*** Opening Text excerpt ***
From Broadway to bridal shoes, with heels ever-present
Although the first official records of a shoe factory set up by Mr. Salvatore Nicolazzo date back to 1923, in actual fact Elata’s story goes back much further: in fact, according to the registry office in Casarano, in the province of Lecce, one of Nicolazzo’s ancestors was a shoemaker back in 1812.
From that time on, the craft was handed down from father to son, right up to the 1920s when Nicolazzo set up the first industrial shoe factory in the area.
Born in 1899, Salvatore Nicolazzo belonged to that unhappily famous generation known in Italy as ”the Boys of ‘99”: eighteen-year-olds who were sent into battle with little or no training during the First World War.
After returning safe and sound from the war, the young shoemaker went to work in Vigevano for a time: that was where all the footwear machine manufacturers were based and he wanted to learn, with a view to going home and setting up his own factory.
And that is just what he did, becoming the “founding father” of the Salento shoe manufacturing district.
At first the company produced everything, including children’s shoes, but after World War II it started to specialise in women’s shoes.
Nicolazzo died prematurely in 1956, leaving the business in the hands of his many children — Claudia, Gennara, Teresa, Tommasina, Maria, Ambleto and Martino — who divided up the roles and responsibilities between themselves.
*** Closing Text excerpt ***
Rewrite the Elata history text between "Born in 1899, Salvatore" and "his own factory.", inclusive, changing "the young shoemaker" to "Nicolazzo".
*** Opening Stored data ***
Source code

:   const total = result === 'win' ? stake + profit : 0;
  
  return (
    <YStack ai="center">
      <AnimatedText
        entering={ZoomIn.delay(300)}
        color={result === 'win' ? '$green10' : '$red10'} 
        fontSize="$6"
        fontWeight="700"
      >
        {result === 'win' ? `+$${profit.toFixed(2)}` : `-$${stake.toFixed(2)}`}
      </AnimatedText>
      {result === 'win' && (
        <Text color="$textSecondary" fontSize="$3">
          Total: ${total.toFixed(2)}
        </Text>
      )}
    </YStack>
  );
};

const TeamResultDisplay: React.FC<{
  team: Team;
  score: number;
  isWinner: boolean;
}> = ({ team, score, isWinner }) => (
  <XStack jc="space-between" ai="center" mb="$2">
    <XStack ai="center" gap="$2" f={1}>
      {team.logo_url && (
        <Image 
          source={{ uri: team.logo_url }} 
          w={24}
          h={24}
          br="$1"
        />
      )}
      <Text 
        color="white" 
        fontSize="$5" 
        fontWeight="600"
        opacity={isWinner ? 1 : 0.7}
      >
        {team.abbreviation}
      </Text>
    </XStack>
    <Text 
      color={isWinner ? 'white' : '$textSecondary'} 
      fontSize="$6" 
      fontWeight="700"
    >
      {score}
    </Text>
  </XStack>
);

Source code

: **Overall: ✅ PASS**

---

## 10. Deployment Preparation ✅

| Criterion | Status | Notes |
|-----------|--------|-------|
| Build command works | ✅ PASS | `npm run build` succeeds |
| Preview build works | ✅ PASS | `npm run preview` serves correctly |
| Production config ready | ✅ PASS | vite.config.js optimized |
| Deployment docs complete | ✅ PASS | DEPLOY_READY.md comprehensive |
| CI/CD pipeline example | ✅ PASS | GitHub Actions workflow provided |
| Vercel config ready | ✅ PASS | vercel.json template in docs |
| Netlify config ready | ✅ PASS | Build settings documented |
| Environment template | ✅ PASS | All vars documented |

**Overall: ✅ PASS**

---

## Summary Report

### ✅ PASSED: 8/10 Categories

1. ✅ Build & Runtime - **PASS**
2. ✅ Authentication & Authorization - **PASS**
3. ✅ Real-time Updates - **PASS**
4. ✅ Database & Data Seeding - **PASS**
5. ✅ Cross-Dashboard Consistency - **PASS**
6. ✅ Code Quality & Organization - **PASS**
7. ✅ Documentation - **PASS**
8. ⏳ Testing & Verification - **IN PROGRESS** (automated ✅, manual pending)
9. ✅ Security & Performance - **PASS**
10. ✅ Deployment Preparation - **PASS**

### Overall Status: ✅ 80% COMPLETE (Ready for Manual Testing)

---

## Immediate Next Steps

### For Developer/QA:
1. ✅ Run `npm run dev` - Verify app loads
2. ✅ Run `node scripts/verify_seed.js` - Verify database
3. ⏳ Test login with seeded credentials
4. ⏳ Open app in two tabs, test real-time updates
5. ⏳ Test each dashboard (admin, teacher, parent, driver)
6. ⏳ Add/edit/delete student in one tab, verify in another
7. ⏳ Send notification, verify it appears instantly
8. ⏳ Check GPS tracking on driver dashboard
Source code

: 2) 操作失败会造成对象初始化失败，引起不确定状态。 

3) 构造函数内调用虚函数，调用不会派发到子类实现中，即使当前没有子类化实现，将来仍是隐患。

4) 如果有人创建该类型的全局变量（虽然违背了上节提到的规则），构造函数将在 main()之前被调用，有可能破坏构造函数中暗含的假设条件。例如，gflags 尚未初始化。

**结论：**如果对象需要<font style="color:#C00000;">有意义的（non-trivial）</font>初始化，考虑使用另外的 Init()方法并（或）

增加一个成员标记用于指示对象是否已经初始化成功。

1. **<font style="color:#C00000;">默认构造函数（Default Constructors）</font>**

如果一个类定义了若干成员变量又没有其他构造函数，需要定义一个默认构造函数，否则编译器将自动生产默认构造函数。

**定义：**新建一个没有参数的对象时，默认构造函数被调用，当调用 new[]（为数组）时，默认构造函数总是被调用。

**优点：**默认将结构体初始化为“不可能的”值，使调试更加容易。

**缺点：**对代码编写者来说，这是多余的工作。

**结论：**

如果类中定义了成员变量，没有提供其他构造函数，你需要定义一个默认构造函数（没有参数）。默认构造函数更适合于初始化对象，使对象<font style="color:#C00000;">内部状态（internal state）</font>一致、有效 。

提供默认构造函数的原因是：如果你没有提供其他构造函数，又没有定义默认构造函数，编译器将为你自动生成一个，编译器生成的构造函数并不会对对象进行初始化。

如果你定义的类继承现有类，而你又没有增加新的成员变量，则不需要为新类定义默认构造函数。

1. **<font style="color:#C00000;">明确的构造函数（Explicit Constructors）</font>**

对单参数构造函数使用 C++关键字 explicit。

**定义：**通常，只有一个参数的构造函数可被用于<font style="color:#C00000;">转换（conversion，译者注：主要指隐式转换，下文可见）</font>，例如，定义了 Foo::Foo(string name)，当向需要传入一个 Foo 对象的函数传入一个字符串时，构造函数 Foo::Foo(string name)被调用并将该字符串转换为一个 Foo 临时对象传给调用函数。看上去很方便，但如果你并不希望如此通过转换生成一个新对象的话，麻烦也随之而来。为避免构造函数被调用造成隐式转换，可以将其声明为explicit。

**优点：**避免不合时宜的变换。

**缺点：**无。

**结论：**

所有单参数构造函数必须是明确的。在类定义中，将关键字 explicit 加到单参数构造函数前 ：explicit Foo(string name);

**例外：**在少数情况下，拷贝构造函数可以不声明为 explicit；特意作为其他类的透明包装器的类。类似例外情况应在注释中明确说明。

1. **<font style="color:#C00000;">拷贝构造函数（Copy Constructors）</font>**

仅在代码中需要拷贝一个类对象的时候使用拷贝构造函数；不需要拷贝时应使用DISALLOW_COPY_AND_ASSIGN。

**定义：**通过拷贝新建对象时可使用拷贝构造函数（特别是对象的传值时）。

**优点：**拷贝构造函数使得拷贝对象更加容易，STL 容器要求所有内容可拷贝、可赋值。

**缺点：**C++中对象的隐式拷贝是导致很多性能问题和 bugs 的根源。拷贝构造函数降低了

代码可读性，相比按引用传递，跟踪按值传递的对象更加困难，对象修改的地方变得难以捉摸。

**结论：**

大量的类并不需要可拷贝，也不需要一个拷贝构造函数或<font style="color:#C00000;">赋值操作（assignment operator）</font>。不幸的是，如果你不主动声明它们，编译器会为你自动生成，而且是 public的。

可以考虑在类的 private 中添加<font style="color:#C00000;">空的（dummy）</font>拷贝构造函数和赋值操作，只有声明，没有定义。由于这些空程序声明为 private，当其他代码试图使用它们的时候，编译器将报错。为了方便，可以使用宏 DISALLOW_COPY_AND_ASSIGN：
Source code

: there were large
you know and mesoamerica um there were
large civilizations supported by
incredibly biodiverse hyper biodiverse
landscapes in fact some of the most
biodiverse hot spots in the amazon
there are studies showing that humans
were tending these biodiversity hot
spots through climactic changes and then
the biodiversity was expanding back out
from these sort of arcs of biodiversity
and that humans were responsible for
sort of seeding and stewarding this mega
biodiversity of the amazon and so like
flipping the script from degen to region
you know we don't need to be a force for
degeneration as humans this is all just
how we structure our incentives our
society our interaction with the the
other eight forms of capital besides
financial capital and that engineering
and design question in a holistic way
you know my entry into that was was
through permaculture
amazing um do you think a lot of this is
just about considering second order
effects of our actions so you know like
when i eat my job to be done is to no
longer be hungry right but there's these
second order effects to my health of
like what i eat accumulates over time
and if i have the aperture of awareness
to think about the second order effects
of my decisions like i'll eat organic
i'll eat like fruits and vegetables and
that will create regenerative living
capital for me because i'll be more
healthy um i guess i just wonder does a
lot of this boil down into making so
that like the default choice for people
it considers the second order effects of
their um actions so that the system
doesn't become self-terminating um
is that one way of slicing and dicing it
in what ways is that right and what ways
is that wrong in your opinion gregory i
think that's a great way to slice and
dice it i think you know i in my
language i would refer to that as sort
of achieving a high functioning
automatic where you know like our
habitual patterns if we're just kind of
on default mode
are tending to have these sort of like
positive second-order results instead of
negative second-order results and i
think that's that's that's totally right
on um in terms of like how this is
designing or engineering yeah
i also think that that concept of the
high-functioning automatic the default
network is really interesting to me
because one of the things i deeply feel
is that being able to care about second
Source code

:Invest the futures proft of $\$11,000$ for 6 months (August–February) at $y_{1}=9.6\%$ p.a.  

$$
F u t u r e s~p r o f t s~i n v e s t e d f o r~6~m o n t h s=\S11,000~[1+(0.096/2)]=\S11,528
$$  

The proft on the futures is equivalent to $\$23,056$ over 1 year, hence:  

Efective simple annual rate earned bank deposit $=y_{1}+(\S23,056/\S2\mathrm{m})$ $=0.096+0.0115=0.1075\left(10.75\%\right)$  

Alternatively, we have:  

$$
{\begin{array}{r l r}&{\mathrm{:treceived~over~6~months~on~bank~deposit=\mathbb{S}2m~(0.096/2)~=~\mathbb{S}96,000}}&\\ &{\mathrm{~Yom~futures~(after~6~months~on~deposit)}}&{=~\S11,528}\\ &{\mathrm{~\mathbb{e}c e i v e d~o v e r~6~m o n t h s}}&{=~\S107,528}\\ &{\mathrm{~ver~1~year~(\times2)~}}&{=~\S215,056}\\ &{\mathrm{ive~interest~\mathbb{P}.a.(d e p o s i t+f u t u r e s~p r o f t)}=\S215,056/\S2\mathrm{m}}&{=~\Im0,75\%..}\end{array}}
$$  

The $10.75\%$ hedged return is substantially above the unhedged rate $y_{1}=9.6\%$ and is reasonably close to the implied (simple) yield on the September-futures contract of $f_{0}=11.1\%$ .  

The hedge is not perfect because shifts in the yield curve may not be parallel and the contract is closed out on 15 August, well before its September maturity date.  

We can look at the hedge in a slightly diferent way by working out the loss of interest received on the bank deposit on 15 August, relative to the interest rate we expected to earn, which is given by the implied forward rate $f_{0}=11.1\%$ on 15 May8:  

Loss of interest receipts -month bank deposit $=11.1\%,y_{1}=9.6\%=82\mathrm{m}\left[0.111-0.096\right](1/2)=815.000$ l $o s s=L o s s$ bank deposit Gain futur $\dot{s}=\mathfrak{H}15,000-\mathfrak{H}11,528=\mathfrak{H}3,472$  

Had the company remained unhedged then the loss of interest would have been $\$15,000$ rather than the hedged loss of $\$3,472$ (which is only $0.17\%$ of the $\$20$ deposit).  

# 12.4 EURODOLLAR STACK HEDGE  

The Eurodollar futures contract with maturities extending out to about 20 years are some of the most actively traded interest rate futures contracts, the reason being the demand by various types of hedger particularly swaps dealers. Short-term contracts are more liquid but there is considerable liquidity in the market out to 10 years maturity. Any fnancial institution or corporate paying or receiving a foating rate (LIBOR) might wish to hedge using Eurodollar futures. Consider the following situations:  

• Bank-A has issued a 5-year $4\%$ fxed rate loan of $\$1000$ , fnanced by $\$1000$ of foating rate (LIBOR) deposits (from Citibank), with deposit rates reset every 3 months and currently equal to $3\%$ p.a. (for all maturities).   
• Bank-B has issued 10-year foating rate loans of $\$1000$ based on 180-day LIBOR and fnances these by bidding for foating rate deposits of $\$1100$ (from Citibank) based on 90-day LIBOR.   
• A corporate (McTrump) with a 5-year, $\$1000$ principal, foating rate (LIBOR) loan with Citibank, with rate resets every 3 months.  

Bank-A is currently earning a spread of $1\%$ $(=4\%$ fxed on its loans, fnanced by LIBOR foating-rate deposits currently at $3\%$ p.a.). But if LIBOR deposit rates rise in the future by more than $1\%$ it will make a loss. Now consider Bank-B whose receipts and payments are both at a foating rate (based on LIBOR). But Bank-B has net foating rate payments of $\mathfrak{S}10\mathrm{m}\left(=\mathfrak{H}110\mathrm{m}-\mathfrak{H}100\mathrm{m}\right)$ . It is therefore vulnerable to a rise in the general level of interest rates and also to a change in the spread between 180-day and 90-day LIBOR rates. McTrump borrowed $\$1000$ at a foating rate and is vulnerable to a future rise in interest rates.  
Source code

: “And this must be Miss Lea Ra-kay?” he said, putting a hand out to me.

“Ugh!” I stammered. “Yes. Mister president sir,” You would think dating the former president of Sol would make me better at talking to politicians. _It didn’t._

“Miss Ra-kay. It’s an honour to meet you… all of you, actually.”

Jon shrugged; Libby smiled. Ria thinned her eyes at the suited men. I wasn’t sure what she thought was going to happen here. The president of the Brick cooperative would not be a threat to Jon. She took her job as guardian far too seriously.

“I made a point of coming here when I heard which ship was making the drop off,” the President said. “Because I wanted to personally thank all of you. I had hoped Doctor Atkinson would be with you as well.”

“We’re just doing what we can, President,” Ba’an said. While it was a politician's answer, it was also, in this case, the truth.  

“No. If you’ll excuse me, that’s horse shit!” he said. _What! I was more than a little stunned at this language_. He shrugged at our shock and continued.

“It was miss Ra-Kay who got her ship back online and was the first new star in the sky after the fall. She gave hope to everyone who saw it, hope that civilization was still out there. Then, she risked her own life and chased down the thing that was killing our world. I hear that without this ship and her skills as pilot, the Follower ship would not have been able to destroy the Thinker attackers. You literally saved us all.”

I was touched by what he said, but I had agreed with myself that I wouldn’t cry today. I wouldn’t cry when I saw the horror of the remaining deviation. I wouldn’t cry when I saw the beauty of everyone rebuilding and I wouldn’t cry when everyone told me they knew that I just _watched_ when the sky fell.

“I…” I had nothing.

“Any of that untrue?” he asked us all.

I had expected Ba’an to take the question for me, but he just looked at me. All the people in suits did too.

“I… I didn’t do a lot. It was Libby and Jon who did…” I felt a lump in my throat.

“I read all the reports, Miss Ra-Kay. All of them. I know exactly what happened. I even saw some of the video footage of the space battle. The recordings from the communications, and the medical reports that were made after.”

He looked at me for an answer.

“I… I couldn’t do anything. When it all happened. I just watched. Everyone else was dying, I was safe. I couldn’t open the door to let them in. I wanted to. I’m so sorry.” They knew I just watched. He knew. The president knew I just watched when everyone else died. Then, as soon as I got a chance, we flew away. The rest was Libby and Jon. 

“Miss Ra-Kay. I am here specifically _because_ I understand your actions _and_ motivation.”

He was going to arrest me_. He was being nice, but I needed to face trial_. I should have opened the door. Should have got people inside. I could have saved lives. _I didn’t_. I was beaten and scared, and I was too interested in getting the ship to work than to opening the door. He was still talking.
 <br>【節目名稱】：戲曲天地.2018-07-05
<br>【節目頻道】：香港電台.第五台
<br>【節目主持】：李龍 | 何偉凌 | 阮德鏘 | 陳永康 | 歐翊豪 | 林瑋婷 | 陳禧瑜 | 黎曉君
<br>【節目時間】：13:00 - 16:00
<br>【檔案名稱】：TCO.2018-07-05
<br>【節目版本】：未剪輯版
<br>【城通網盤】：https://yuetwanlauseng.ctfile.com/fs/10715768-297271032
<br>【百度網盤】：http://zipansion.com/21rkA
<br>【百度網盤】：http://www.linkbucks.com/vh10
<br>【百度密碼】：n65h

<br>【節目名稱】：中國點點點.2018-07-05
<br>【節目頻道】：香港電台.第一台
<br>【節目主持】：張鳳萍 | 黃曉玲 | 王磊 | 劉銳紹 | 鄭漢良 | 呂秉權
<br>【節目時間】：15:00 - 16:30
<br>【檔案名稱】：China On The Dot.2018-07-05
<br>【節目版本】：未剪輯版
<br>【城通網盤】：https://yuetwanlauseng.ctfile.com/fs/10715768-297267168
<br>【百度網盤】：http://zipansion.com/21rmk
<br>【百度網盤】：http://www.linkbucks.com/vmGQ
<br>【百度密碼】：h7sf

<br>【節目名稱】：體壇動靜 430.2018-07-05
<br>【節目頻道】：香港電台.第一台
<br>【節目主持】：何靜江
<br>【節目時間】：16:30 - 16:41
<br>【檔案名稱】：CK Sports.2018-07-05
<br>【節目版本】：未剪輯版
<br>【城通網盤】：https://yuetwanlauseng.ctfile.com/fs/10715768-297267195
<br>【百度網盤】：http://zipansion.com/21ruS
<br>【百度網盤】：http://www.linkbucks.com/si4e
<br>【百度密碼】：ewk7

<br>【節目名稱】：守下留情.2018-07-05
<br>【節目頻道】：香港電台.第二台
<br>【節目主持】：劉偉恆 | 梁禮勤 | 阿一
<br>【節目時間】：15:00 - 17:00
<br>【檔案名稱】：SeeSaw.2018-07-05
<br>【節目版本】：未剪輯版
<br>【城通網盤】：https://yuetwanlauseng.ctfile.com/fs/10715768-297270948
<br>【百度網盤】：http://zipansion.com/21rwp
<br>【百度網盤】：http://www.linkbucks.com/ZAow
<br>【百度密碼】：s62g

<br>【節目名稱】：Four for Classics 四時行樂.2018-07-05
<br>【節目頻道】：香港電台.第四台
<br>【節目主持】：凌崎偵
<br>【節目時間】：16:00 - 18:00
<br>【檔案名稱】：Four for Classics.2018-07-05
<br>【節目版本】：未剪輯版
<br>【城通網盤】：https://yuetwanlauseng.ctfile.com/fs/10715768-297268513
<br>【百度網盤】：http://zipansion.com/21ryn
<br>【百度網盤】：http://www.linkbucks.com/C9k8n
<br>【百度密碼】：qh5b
*** Closing Stored data ***
Output of the task:
Born in 1899, Salvatore Nicolazzo belonged to that unhappily famous generation known in Italy as ”the Boys of ‘99”: eighteen-year-olds who were sent into battle with little or no training during the First World War.
After returning safe and sound from the war, Nicolazzo went to work in Vigevano for a time: that was where all the footwear machine manufacturers were based and he wanted to learn, with a view to going home and setting up his own factory.